Она опять зачастила в церковь святого Григория, ставила свечки Николаю - угоднику, покровителю путешественников. А уж оттуда - в милицию, больницы, морги и на телеграф. Милиционеры грубили, регистраторши в больницах отмахивались, как от мухи, из деревни, где Толик давно считался отрезанным ломтем, пришла телеграмма в одно слово - "Нету", и только в морге всегда встречали приветливо - видно, надоедало им общество жмуриков, хотелось живого общения. Кадровичка Генриетта Федоровна, старательно изображая сочувствие, сообщила Лиде, что раз такое дело, они просто вынуждены уволить водителя Пермина до выяснения обстоятельств. Потому что... ну, вы понимаете... транспорт должен работать без перебоев, а транспорт без людей не работает... и та-та-та... и тра-та-та...
Лида Малафеева, истратив две недели "без содержания", вышла на службу. На липучие расспросы товарок отвечала односложно, а то и просто не отвечала, за кассой сидела задумчивая, на покупателей не орала, чем у одних вызывала недоумение, у других - досаду. Не так много развлечений у простого обывателя, чтоб лишить его удовольствия поскандалить в магазине!
Еще через две недели явилась с повинной Маруська. Плакала, жалела Лиду, просила прощения. Но что-то показалось Лиде - странное, лживое в Маруськиных слезах, а потому, хоть и простила, но рюмок на стол не поставила. И Маруська умелась недовольная - вроде, как задаром плакала!..
В ежедневных заботах человек лечит любое горе. Не забывает потерю, но к сороковому дню переплавляет ее в печаль. А потом и печаль выцветает, становится мимолетной грустью - моментами, когда вспомнишь. Но это - в ежедневных заботах. А у Лиды Малафеевой забот не было. Работа не занимала голову - жми на кнопки да отсчитывай сдачу, и все дела. Домашние хлопоты у одинокого человека невелики - Лида уже не бегала с тряпкой за каждой пылинкой и не выдумывала борщей с пампушками - клюнет сухое, запьет чаем и даже не заметит, что съела. Она очень похудела, стала почти стройной, но и это не радовало - ушила наспех одну юбку да так и ходила, не меняя. В раковине копилась посуда, по углам - пушистая серая пыль, и только парусные кораблики на блестящей глади стола выглядели ухожено и нарядно. Плыли, плыли, плыли куда-то... Может быть, за счастьем, а может быть, просто так...

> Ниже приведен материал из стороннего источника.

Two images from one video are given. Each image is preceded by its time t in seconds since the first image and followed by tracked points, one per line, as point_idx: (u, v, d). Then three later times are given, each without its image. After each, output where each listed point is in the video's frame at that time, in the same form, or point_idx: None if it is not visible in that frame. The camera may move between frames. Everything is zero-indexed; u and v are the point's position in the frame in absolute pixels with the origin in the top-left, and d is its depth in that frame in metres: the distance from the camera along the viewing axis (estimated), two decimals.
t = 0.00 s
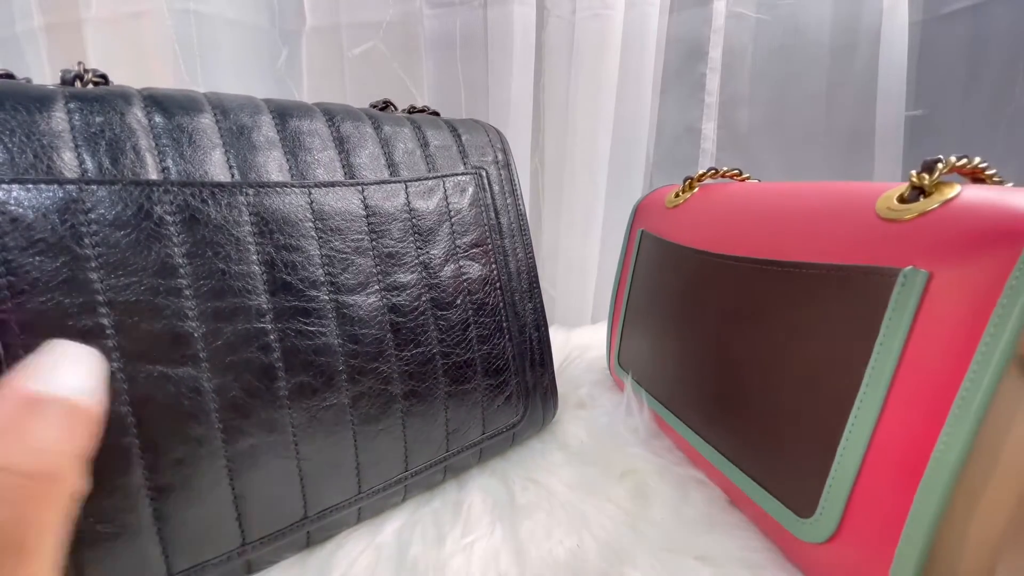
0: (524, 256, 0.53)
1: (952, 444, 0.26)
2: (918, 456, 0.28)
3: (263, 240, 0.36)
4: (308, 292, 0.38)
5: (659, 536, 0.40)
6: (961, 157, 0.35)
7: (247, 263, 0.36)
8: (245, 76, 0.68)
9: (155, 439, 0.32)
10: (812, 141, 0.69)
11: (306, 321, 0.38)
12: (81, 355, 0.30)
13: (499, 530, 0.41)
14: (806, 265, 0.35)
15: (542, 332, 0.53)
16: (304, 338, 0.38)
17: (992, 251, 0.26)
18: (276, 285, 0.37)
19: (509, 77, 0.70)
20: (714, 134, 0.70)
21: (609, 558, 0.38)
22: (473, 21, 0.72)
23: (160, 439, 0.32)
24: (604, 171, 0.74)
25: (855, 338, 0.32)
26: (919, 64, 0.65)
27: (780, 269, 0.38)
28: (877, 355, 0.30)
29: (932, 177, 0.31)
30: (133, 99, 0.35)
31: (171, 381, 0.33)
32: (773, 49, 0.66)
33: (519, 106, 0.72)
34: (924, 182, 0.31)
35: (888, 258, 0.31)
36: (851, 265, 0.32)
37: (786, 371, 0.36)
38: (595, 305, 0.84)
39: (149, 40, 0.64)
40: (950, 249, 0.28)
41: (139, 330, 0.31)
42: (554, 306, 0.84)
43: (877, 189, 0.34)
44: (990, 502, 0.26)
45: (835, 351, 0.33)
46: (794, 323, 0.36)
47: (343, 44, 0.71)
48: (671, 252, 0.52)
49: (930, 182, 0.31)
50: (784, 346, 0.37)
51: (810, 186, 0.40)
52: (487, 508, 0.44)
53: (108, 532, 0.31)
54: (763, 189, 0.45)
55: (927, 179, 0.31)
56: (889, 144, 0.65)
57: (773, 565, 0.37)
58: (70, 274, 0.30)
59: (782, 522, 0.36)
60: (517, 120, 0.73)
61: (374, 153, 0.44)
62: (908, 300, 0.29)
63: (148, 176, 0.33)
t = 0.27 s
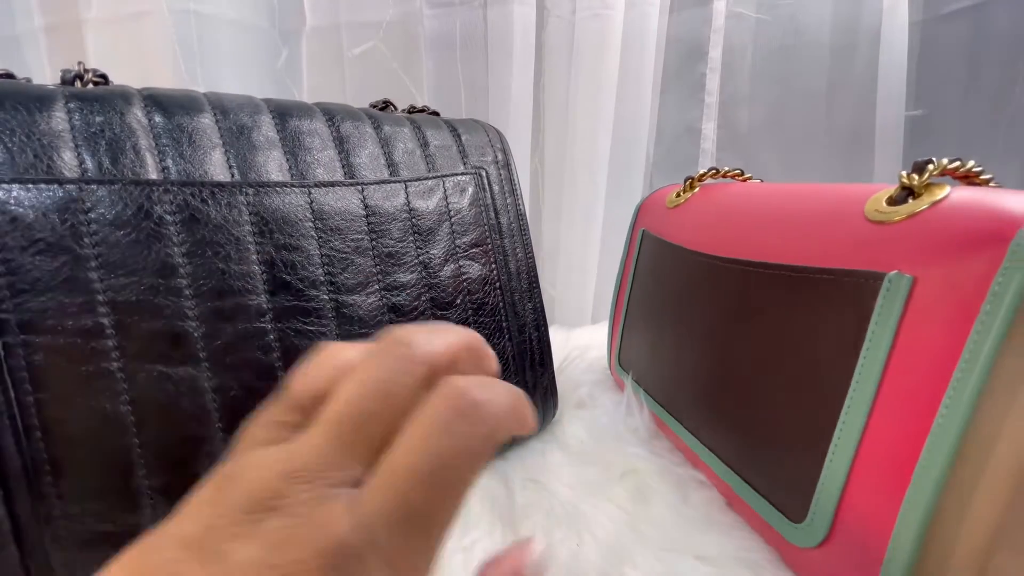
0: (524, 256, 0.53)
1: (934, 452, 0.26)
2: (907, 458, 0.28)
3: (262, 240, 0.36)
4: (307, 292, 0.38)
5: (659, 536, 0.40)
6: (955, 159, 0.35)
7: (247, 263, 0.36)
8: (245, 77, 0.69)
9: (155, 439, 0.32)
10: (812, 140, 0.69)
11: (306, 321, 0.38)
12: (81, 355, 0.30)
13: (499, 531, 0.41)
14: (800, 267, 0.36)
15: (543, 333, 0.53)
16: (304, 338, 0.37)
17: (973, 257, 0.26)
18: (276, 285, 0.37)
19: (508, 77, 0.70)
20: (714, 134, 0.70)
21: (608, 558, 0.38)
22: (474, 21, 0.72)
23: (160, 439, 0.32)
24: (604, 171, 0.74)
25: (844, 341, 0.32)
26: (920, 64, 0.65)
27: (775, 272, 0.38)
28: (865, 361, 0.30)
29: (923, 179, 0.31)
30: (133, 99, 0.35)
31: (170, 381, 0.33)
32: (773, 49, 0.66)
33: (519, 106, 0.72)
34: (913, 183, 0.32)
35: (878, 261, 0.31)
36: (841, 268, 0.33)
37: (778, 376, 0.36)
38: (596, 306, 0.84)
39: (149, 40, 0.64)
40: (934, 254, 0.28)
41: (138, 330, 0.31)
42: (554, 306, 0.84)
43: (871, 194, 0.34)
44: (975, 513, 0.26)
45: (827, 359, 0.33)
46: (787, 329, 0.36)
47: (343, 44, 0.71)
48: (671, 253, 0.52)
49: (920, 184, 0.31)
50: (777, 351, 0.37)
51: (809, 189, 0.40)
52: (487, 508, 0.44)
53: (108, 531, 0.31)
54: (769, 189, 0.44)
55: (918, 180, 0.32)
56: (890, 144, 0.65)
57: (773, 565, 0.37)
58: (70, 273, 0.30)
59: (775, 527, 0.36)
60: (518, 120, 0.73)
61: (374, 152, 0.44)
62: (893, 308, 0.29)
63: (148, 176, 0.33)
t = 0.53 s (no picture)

Анатолий Пермин вернулся домой с первыми весенними лучами, как жаворонок. У Лиды перехватило дыхание и запрыгало сердце, когда в замке заворочался ключ. Вскочила, чтоб бежать в коридор, но ноги не понесли - так и осталась стоять, схватившись рукой за столешницу и до предела раскрыв глаза, один из которых смотрел с боязливой надеждой, а второй - привычно туманился за мутной цыплячьей пленкой.